TAREFAS A REALIZAR:
[1] Indique se cada afirmação abaixo está de acordo com o texto sobre a atuação de sindicatos patronais e a defesa da concorrência, respondendo sim ou não e citando literalmente as palavras do texto que decidem a resposta. (a) O tabelamento de preços foi extinto para todos os setores econômicos no final dos anos 1990. (b) No regime de livre mercado, nenhum agente pode influenciar os preços. (c) Os sindicatos e associações de empresários atuavam como porta-vozes das empresas junto ao Governo.
[2] Continue o texto sobre a atuação de sindicatos patronais e a defesa da concorrência a partir da última frase apresentada.

TRECHO DO TEXTO:
··········
As recentes inovações na legislação de proteção da concorrência e a crescente atuação do Conselho Administrativo de Defesa Econômica – Cade vêm desenhando novos contornos para a atuação de sindicatos patronais e associações de empresários no que diz respeito a assuntos relacionados a preços, custos, margens de lucro, entrada de novos concorrentes e diversos outros assuntos pertinentes a atuação de mercado dos seus associados.
Durante muitas décadas o país experimentou forte intervenção estatal na economia e os preços eram controlados diretamente pelo Estado. Basta lembrarmos o tabelamento de preços, que somente foi extinto no final dos anos 1990 e, para alguns setores econômicos, como é o caso dos combustíveis, apenas ao longo dos anos 2000. Essa cultura de intensa atuação estatal permitia que sindicatos e associações de empresários atuassem como porta-vozes das empresas por eles representadas junto ao Governo, especialmente nos momentos de revisão das tabelas de preços e tarifas estabelecidas pelo Estado. Naquele contexto, era natural que no âmbito de sindicatos patronais e associações de empresários fossem discutidos temas relativos aos preços praticados por seus associados, margens de lucro, regulamentações para o ingresso de novas empresas no mercado, ponto de equilíbrio dos negócios, etc., já que todos esses assuntos faziam parte da agenda das entidades associativas na sua interlocução com o Estado.
Ocorre que os tempos mudaram. A partir do início dos anos 2000 a grande maior parte dos setores empresariais passaram a atuar sob o regime de livre mercado, segundo o qual os preços devem ser formar de acordo com dinâmica interação entre oferta e demanda, em um sistema de preços que não deve sofrer intervenções externas, seja do Estado, seja dos próprios empresários e suas respectivas entidades representativas. No regime de livre mercado, os preços são livres e não podem ser determinados e sequer influenciados por meio da atuação de quaisquer agentes. O mercado é quem determinará os preços e as demais condições de oferta e demanda de bens e serviços.
··········
OS DADOS:

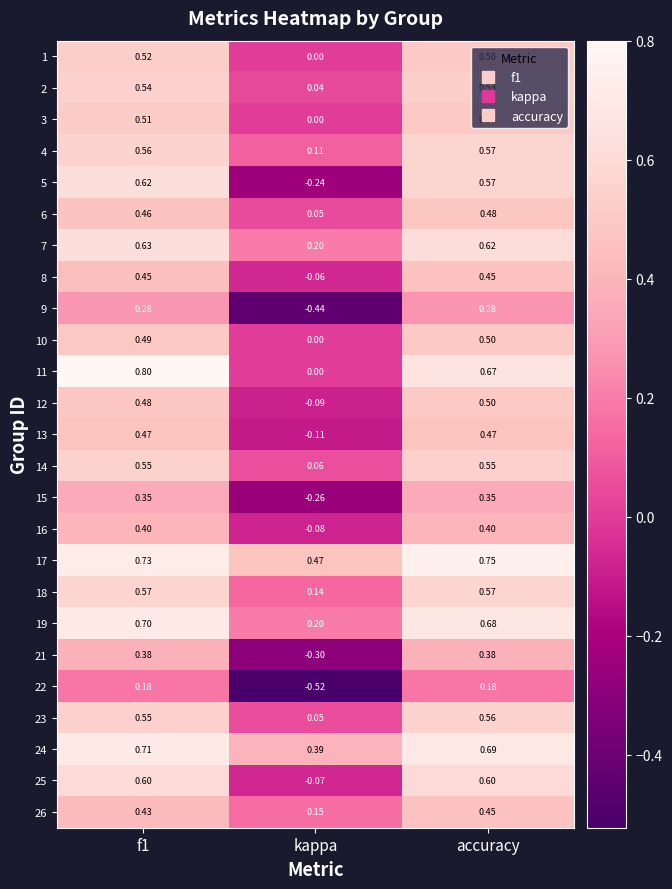

How many categories are shown in the chart?

3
··········
RESULTADOS POR TAREFA:
[1]
(a) Não: "somente foi extinto no final dos anos 1990 e, para alguns setores econômicos, como é o caso dos combustíveis, apenas ao longo dos anos 2000"
(b) Sim: "os preços são livres e não podem ser determinados e sequer influenciados por meio da atuação de quaisquer agentes"
(c) Sim: "permitia que sindicatos e associações de empresários atuassem como porta-vozes das empresas por eles representadas junto ao Governo"

[2]
Nesse novo cenário, a legislação de defesa da concorrência assume papel de alto relevo, pois serve à preservação da lógica de mercado, prevenindo e reprimindo a atuação de empresas, associações, sindicatos ou de quaisquer terceiros que possam prejudicar o normal funcionamento do regime de livre mercado. Essa transformação no modo de organização da economia implica a necessidade de mudanças na forma de atuação dos sindicatos e das associações de empresários. No novo paradigma, as entidades associativas de empresários já não têm mais o papel de estabelecer, sugerir ou influenciar a formação de preços ou de outras variáveis concorrenciais de seus associados. Tampouco lhes é permitido discutir preços, estratégias de mercado, margens de lucro ideais, regulação da oferta de produção, dentre outros assuntos concorrencialmente sensíveis. Isto porque, sindicatos e associações de empresários são capazes de influenciar, com o seu prestígio e poder de persuasão, os preços, as quantidades ofertadas, as margens de lucro e outras variáveis concorrenciais de seus associados, prejudicando, por consequência, o normal funcionamento do livre mercado.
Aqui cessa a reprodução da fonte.